Our vet told us that our baby (from a 12 lb mother and a 6lb father) will be at least 30lbs! I was wondering if anyone has a large cockapoo and if you would post a picture of them next to you and what they weigh.

I've never had a dog over 10lbs before so I'd like to see what a bigger baby looks like in comparison to a person. 

Thanks!


----------



## kendal

This thtread might interest you 

http://ilovemycockapoo.com/showthread.php?t=467&highlight=inca


----------



## francesjl

30 lbs is about 13kg, I think lots of cp's on here are around 10kg
My Rascal is just under 10kg, here he is with a relative !

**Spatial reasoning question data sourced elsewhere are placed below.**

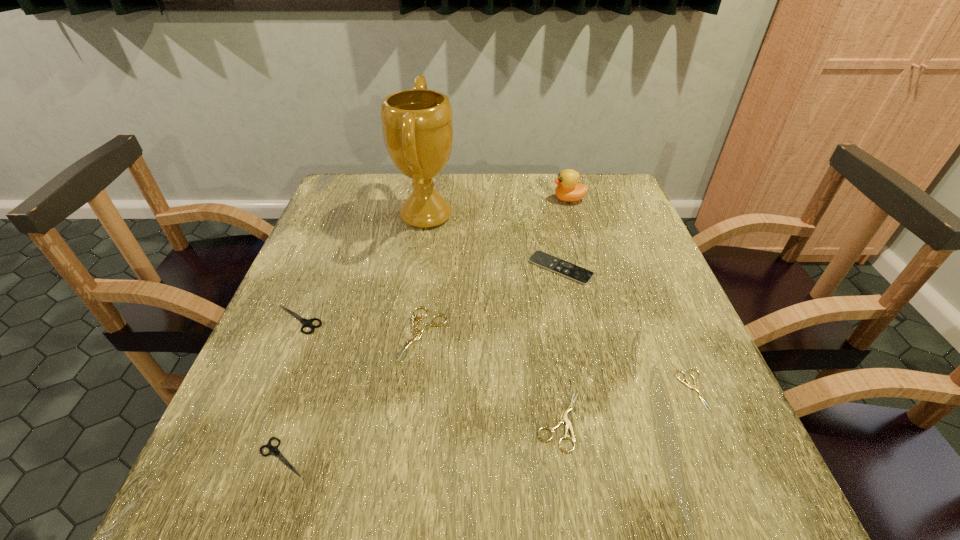
The width and height of the screenshot is (960, 540). I want to click on free space located on the back of the nearer black shears, so click(x=338, y=293).

Locate an element on the screen. The width and height of the screenshot is (960, 540). vacant space located on the left of the shortest shears is located at coordinates (462, 390).

Locate an element on the screen. The image size is (960, 540). award present at the far edge is located at coordinates (417, 125).

Locate an element on the screen. duckling that is at the far edge is located at coordinates (568, 189).

The width and height of the screenshot is (960, 540). Find the location of `object that is at the near edge`. object that is at the near edge is located at coordinates (273, 450).

Identify the location of duckling present at the right edge. The width and height of the screenshot is (960, 540). [568, 189].

Locate an element on the screen. shears that is at the right edge is located at coordinates (695, 387).

Locate an element on the screen. The height and width of the screenshot is (540, 960). object positioned at the near left corner is located at coordinates (273, 450).

Where is `object present at the far right corner`? object present at the far right corner is located at coordinates (568, 189).

In order to click on free region at the far edge of the desktop in this screenshot , I will do `click(502, 176)`.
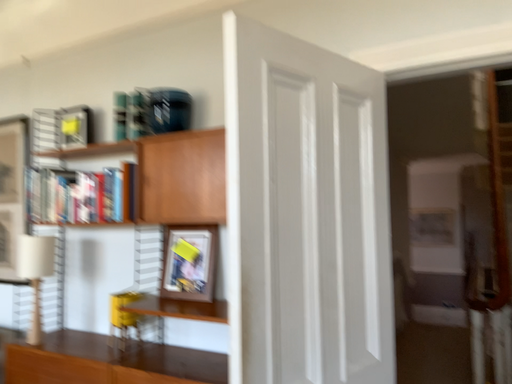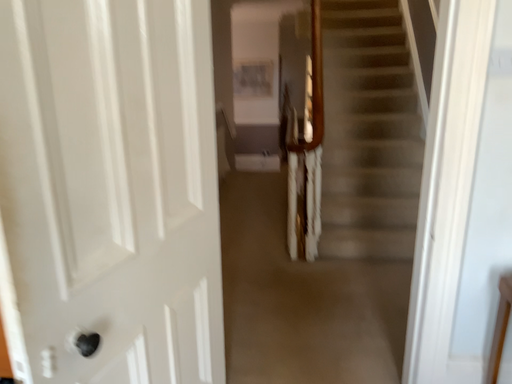
Question: How did the camera likely rotate when shooting the video?

Choices:
 (A) rotated downward
 (B) rotated upward

Answer: (A)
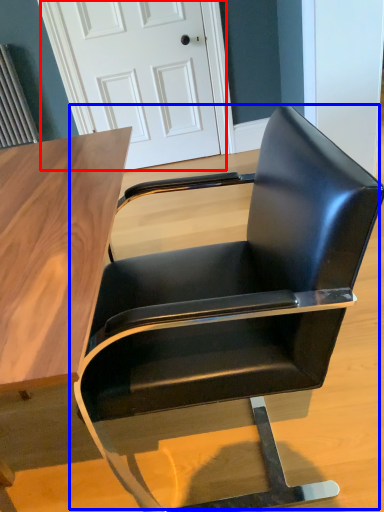
Question: Which point is further to the camera, door (highlighted by a red box) or chair (highlighted by a blue box)?

Choices:
 (A) door
 (B) chair

Answer: (A)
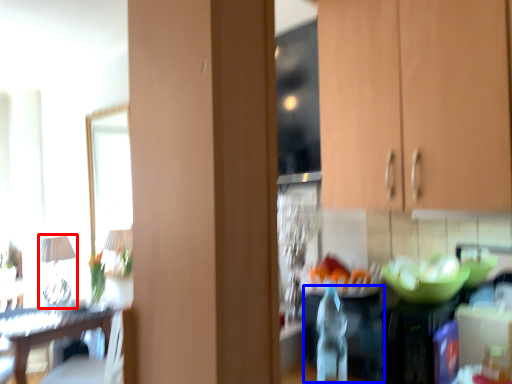
Question: Which object is further to the camera taking this photo, lamp (highlighted by a red box) or appliance (highlighted by a blue box)?

Choices:
 (A) lamp
 (B) appliance

Answer: (A)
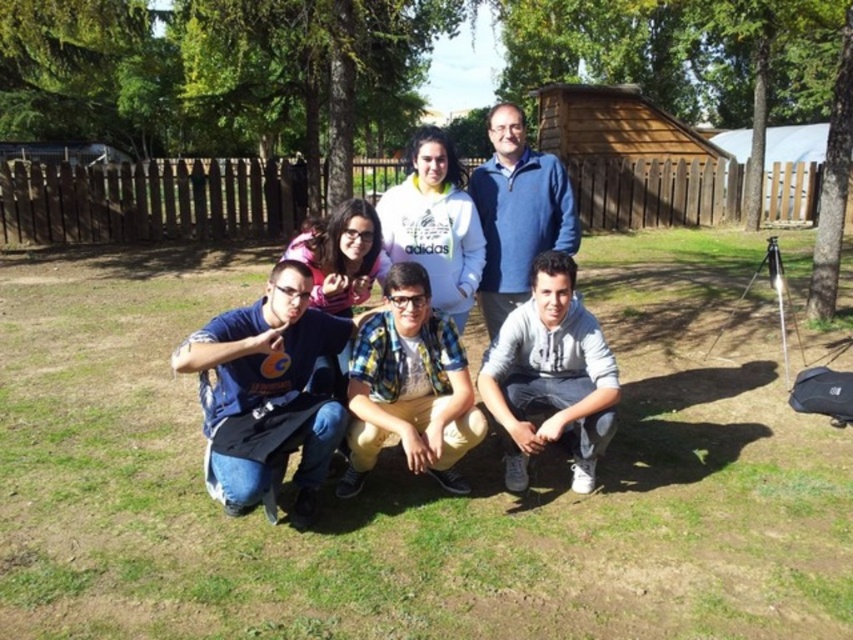
From the picture: Between blue cotton t-shirt at lower left and gray cotton hoodie at lower right, which one has less height?

Standing shorter between the two is blue cotton t-shirt at lower left.

Who is more forward, (251,369) or (569,280)?

Positioned in front is point (251,369).

You are a GUI agent. You are given a task and a screenshot of the screen. Output one action in this format:
    pyautogui.click(x=<x>, y=<y>)
    Task: Click on the blue cotton t-shirt at lower left
    The image size is (853, 640).
    Given the screenshot: What is the action you would take?
    pyautogui.click(x=265, y=392)

Consider the image. Who is positioned more to the right, green grass at lower center or gray cotton hoodie at lower right?

gray cotton hoodie at lower right

From the picture: Can you confirm if green grass at lower center is positioned below gray cotton hoodie at lower right?

Yes.

You are a GUI agent. You are given a task and a screenshot of the screen. Output one action in this format:
    pyautogui.click(x=<x>, y=<y>)
    Task: Click on the green grass at lower center
    This screenshot has height=640, width=853.
    Given the screenshot: What is the action you would take?
    pyautogui.click(x=419, y=477)

Locate an element on the screen. The width and height of the screenshot is (853, 640). green grass at lower center is located at coordinates (419, 477).

Can you confirm if green grass at lower center is taller than wooden hut at upper center?

No.

At what (x,y) coordinates should I click in order to perform the action: click on green grass at lower center. Please return your answer as a coordinate pair (x, y). The image size is (853, 640). Looking at the image, I should click on (419, 477).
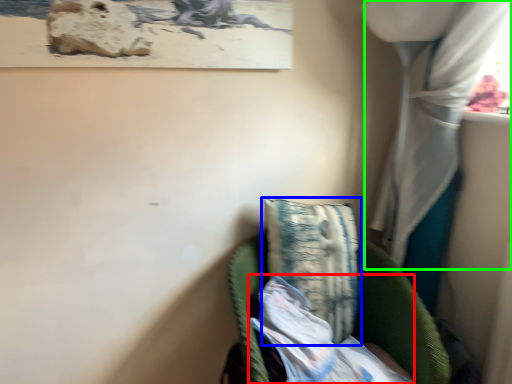
Question: Which object is the closest to the wrapping paper (highlighted by a red box)? Choose among these: pillow (highlighted by a blue box) or curtain (highlighted by a green box).

Choices:
 (A) pillow
 (B) curtain

Answer: (A)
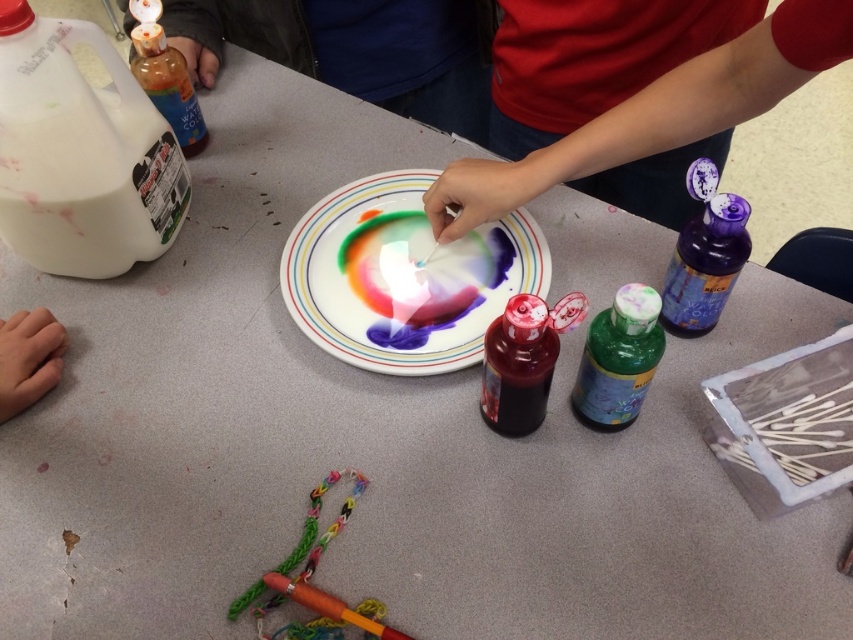
You are a teacher preparing a science experiment for the children. You need to choose the taller bottle between the purple translucent bottle at upper right and the green matte bottle at center to hold more liquid. Which one should you select?

The purple translucent bottle at upper right is much taller than the green matte bottle at center, so you should select the purple translucent bottle at upper right to hold more liquid.

You are a teacher observing the science experiment setup. The smooth red shirt at upper right belongs to a student who needs to reach the milk jug on the left. Based on their current position, can they comfortably reach the jug without moving their chair?

The smooth red shirt at upper right is positioned at point [657,113], which is near the upper right corner of the scene. Since the milk jug is on the left side of the frame, the student would need to stretch or move their chair to reach it comfortably.

You are a child participating in this activity and want to reach for the green matte bottle at center and the purple translucent bottle at upper right. Which one can you grab first without moving the other?

The green matte bottle at center is behind the purple translucent bottle at upper right, so you can grab the purple translucent bottle at upper right first without moving the other.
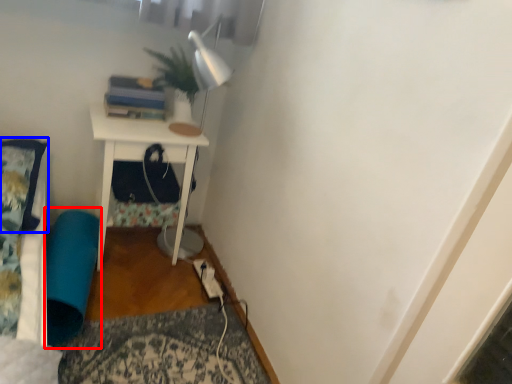
Question: Which of the following is the farthest to the observer, bean bag chair (highlighted by a red box) or pillow (highlighted by a blue box)?

Choices:
 (A) bean bag chair
 (B) pillow

Answer: (A)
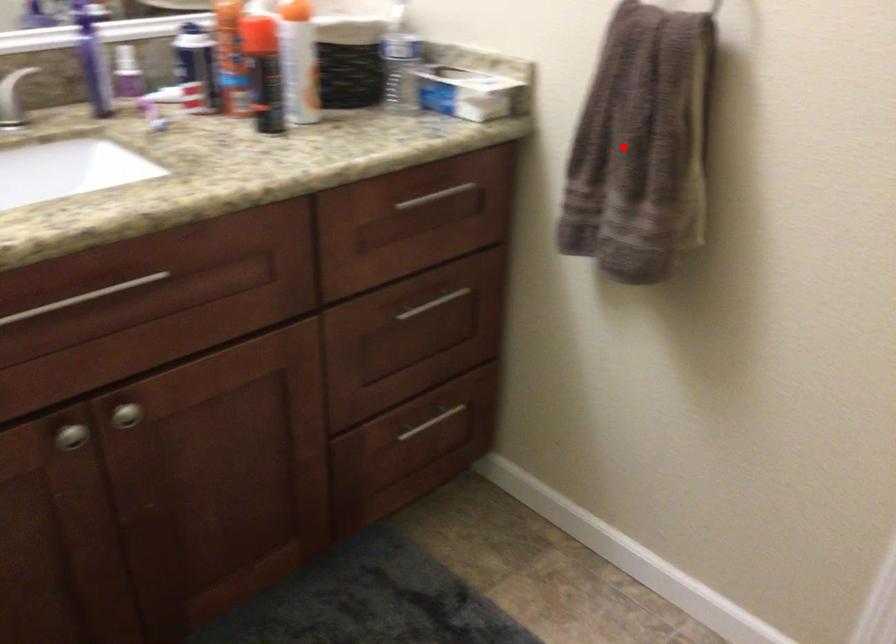
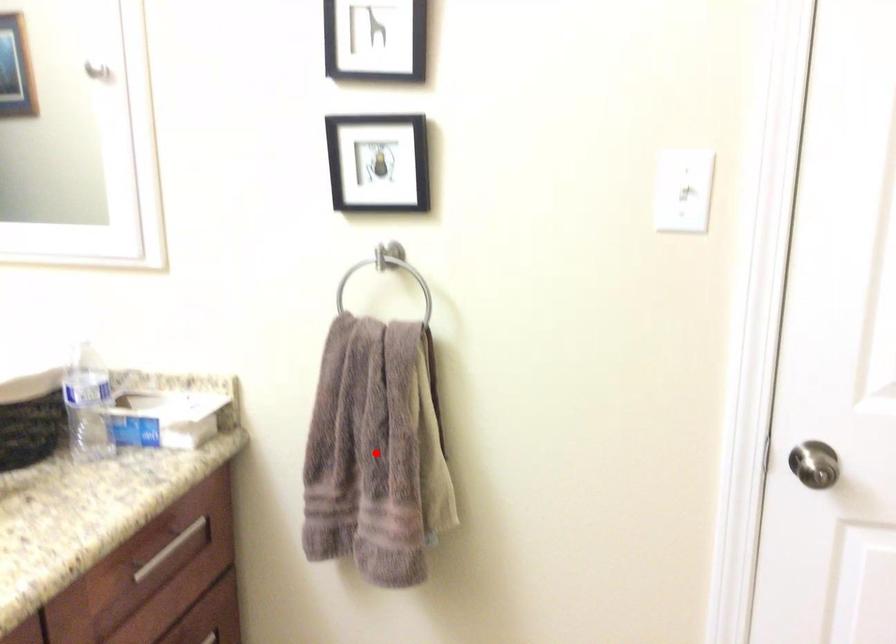
I am providing you with two images of the same scene from different viewpoints. A red point is marked on the first image and another point is marked on the second image. Are the points marked in image1 and image2 representing the same 3D position?

Yes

And Scamp, my other 'poo is 21kg, about 46lbs !!


----------



## Janev1000

Even thoughh Biscuit's mum is an American toy and dad is a small mini poodle, Biscuit is already 20 lb's (9.1kg) !! and the vet said he felt just right! However, the cocker in his mix is of a good size so maybe it comes from there, as his mother looks quite stocky too. It's very difficult to tell. I do think 30 lb's sounds a bit much considering the size of your dog's parents.


----------



## flounder_1

Lolly is 11.5 kg. She's a working cross


----------



## Janev1000

Here's a pic - not sure what happened last time!


----------



## wilfiboy

Wilf is 14kg and I much prefer his build to Mable who fluctuates between 9.5-10.5kg, I sometimes find her a bit scrawny x I'll look for a picture x


----------



## Kodysmom

Kody just weighed in at the vet yesterday and is 14lbs at a little over 6 months. I'm hoping he doesn't go over 18lbs for his adult weight. 

Over 25lbs sounds really big comparing the parents size.


----------